Credit metrics as at 31 March 2021:

  • Aggregate leverage: 40.4%
  • Interest coverage: 2.6x

Commentary

+ Hotels have minimum income until 2028. Mandarin Orchard Singapore and Crowne Plaza Changi Airport’s master lease agreements are subject to a minimum rent of S$45.0mn and S$22.5mn per annum respectively, totalling S$67.5mn (~50% of FY19 hospitality revenue) per annum until 2028. This provides downside protection amid weakness in hospitality and closure of one tower of Mandarin Orchard Singapore for renovation, which is expected to reopen in 2022 re-branded as Hilton Singapore Orchard.

+ Singapore offices saw positive rental reversions.

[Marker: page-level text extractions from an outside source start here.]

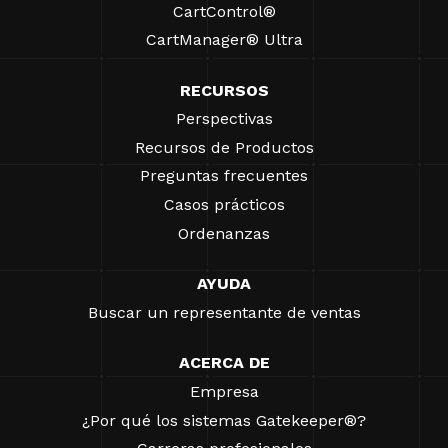
CartControl®
CartManager® Ultra
RECURSOS
Perspectivas
Recursos de Productos
Preguntas frecuentes
Casos prácticos
Ordenanzas
AYUDA
Buscar un representante de ventas
ACERCA DE
Empresa
¿Por qué los sistemas Gatekeeper®?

For 1Q21, rental reversions for OUECT’s Singapore office properties ranged from 0.8% to 7.2% YoY. The trend of positive rental reversions was sustained since 2018. With the expected withdrawal of some office buildings for redevelopment such as Fuji Xerox Towers, Grade A CBD supply growth will be moderated in 2021 and downward pressure on rents is expected to stabilise by year-end.

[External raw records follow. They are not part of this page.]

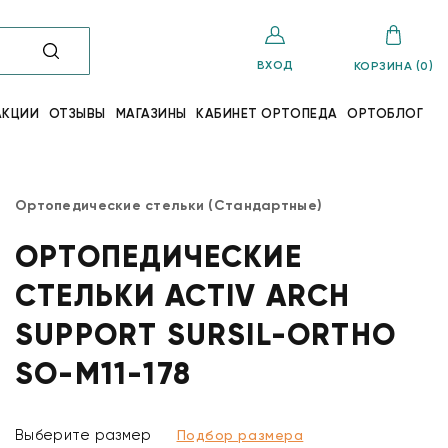
ВХОД
КОРЗИНА (0)
АКЦИИ
ОТЗЫВЫ
МАГАЗИНЫ
КАБИНЕТ ОРТОПЕДА
ОРТОБЛОГ
Ортопедические стельки (Стандартные)
ОРТОПЕДИЧЕСКИЕ
СТЕЛЬКИ ACTIV ARCH
SUPPORT SURSIL-ORTHO
SO-M11-178
Выберите размер
Подбор размера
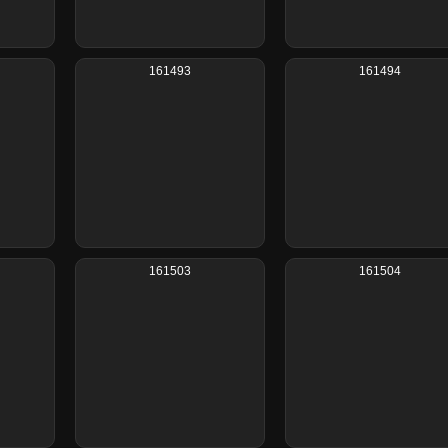
161493
161494
161503
161504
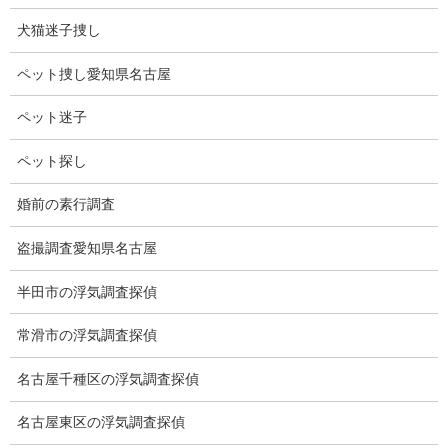
2度目に起きた「マリノアン氷期」は、約6億5000万年前頃に始ま
犬猫迷子捜し
ったとされるが、400万年～1500万年ぐらい続いたとされ不透明
のままだった。
ペット捜し愛知県名古屋
スノーボールアースとは、地球全体が丸ごと氷床や海氷に氷に覆
ペット迷子
われた状態のことで、日本語では全球凍結、雪球地球と呼ばれて
いる。
ペット探し
地球温暖化、干ばつ、砂漠化など地球は悲鳴を上げている。
婚前の素行調査
3度目のスノーボールアースが起こるかもですね。
盗撮調査愛知県名古屋
或いは・・・・・。
半田市の浮気調査探偵
常滑市の浮気調査探偵
名古屋千種区の浮気調査探偵
名古屋東区の浮気調査探偵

+ Ability to sell assets at a premium. On 31 March 2021, OUECT completed a 50% divestment of OUE Bayfront to the European fund, Allianz Real Estate-managed fund, for net proceeds of S$262.6mn and net divestment gain of S$26.3mn. OUECT was able to sell at valuations 7.3% over book value. Amid the low interest rate environment, particularly in Europe, European funds are seeking attractive yielding assets and willing to pay at premium. A portion of the sales proceeds will be used to repay S$155mn of convertible perpetual preferred units.

Negatives

– High lease expiries to weigh on occupancies. For the commercial segment, 24.5% of gross rental income is expiring in 2021, of which 4.8% was renewed or secured for new leases as of 1Q21. All of OUECT’s offices are below market average occupancies except for OUE Bayfront. The prime retail Mandarin Gallery sees 29.9% of gross rental income expiring in 2021, with 5.6% secured as of 1Q21. Tenant retention remains priority for OUECT.

– Tight interest coverage. OUECT’s interest coverage ratio was 2.6x for 1Q21, tracking closely to the MAS minimum of 2.5x. Aggregate leverage stood at 40.4% as at 31 March 2021, around management’s internal target of 40%.

Summary

OUECT’s operating metrics remain soft as COVID-19 trends impact prime commercial and retail occupancies. Nevertheless, we are sanguine on the company’s credit profile given the attractiveness of OUECT’s prime assets to yield hunting investors despite the muted leasing environment.